ChatPaper.aiChatPaper

和弦符號時序適應能承載多少曲風特徵?多曲風和弦符號建模的能力與界限

How Far Can Chord-Symbol Time-Series Adaptation Carry Genre Identity? Capabilities and Boundaries in Multi-Genre Chord-Symbol Modeling

June 5, 2026
作者: Jinju Lee
cs.AI

摘要

和諧是一個緊湊的象徵層,數學音高關係、聲學協和性與音樂慣例在此交會。本報告將和弦符號序列視為一種可解釋、可控的時間序列,用於特定類型的和聲建模,而非音樂的完整表徵。從一個已凍結的流行爵士音樂Transformer檢查點開始,我評估小型適配介面能將模型延伸至十一種目標類型(藍調、巴薩諾瓦、巴哈合唱曲、鄉村、電子、民謠、放克、福音、嘻哈、節奏藍調/靈魂樂與搖滾)的程度。主要比較了LoRA、IA3、BitFit、前綴調適與完整微調等五種方法,涵蓋11種類型與3個隨機種子,構成完整的165格網格。所有五種方法在保留的和弦預測上均優於凍結基礎模型,宏觀增益從+2.89到+3.61個百分點不等;LoRA與IA3得分最高,但經過Holm與Benjamini-Hochberg校正的Wilcoxon檢定並未支持明確的勝出者。一項匹配數據量的對照實驗使結果更清晰:當各類型被降採樣至共同語料庫大小時,IA3仍居首位,但LoRA在全數據上的優勢消失並降至末位,顯示微小差異部分源自數據驅動。控制標記基線同樣表現強勁,而錯誤類型的適配器往往優於凍結基礎模型,表明大部分效果來自對可重複使用和聲基礎的輕量條件化,而非特定適配器家族。額外的診斷(秩掃描、錯誤類型輪替、基礎檢查點消融、純和弦類型分類、生成輸出統計、真實歌曲評估與重複分析)支持一個有界限的結論:和弦符號適配能可靠改善特定類型的和聲預測,但僅靠和弦符號本身無法承載完整的類型身份。因此,本報告避免論及感知的類型真實性或完整的音樂品質,這些需要受控制的聽眾或音樂家評估。
English
Harmony is a compact symbolic layer where mathematical pitch relations, acoustic consonance, and musical convention meet. This report treats chord-symbol sequences not as a complete representation of music, but as an interpretable, controllable time series for genre-local harmonic modeling. Starting from a frozen pop-jazz Music Transformer checkpoint, I evaluate how far small adaptation interfaces can extend the model to eleven target genres: blues, bossa nova, Bach chorales, country, electronic, folk, funk, gospel, hip-hop, R&B/soul, and rock. The main evaluation compares LoRA, IA3, BitFit, prefix tuning, and full fine-tuning over 11 genres and 3 seeds, a complete 165-cell grid. All five methods improve over the frozen base on held-out chord prediction, with macro gains from +2.89 to +3.61 points; LoRA and IA3 score highest, but Wilcoxon tests with Holm and Benjamini-Hochberg correction do not support a decisive winner. A matched-data-size control sharpens this: when genres are sub-sampled to a common corpus size, IA3 stays on top but LoRA's full-data edge disappears and it falls to last, indicating the small gaps are partly data-driven.
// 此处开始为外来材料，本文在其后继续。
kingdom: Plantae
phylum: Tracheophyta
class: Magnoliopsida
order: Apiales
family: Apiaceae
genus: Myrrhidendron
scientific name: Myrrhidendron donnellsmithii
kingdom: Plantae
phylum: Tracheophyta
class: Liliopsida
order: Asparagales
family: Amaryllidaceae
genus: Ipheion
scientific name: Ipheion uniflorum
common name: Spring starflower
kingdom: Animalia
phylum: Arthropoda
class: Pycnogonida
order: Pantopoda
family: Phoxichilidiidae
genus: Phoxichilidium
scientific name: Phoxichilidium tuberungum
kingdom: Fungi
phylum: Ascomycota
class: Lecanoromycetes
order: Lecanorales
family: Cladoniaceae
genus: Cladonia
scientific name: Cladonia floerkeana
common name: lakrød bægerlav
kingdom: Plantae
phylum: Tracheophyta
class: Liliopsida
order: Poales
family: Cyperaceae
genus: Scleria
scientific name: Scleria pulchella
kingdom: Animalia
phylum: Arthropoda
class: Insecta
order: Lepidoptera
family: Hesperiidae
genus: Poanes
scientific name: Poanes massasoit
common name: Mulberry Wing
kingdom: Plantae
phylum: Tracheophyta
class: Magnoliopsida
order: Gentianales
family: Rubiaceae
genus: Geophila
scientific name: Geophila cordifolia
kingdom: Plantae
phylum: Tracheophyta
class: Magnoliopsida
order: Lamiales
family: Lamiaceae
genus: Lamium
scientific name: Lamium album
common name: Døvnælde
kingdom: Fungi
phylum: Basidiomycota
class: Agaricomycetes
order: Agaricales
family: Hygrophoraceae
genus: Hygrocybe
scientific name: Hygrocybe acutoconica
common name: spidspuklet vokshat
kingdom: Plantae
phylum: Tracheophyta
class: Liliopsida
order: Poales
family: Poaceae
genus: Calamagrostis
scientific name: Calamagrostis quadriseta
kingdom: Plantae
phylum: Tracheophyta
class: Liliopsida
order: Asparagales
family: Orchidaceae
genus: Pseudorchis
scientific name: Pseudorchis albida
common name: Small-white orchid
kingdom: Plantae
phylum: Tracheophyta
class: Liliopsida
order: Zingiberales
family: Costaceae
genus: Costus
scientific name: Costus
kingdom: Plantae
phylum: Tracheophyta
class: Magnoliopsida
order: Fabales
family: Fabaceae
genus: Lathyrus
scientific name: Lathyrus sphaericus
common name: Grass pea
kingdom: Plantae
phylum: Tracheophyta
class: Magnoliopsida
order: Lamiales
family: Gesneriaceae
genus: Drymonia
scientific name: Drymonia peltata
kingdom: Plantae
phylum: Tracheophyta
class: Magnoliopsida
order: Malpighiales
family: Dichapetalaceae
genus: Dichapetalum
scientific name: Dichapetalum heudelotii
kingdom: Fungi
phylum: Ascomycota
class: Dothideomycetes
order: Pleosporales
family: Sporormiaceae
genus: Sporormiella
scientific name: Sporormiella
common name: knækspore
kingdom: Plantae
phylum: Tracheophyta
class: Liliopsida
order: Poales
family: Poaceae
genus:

A control-token baseline is also strong, and wrong-genre adapters often beat the frozen base, suggesting much of the effect comes from lightweight conditioning over a reusable harmonic base rather than one particular adapter family. Additional diagnostics (rank sweeps, wrong-genre rotation, a base-checkpoint ablation, chord-only genre classification, generated-output statistics, real-song evaluation, and duplicate analysis) support a bounded conclusion: chord-symbol adaptation reliably improves genre-local harmonic prediction, but chord symbols alone do not carry complete genre identity. The report therefore avoids claims about perceived genre authenticity or full musical quality, which require controlled listener or musician evaluation.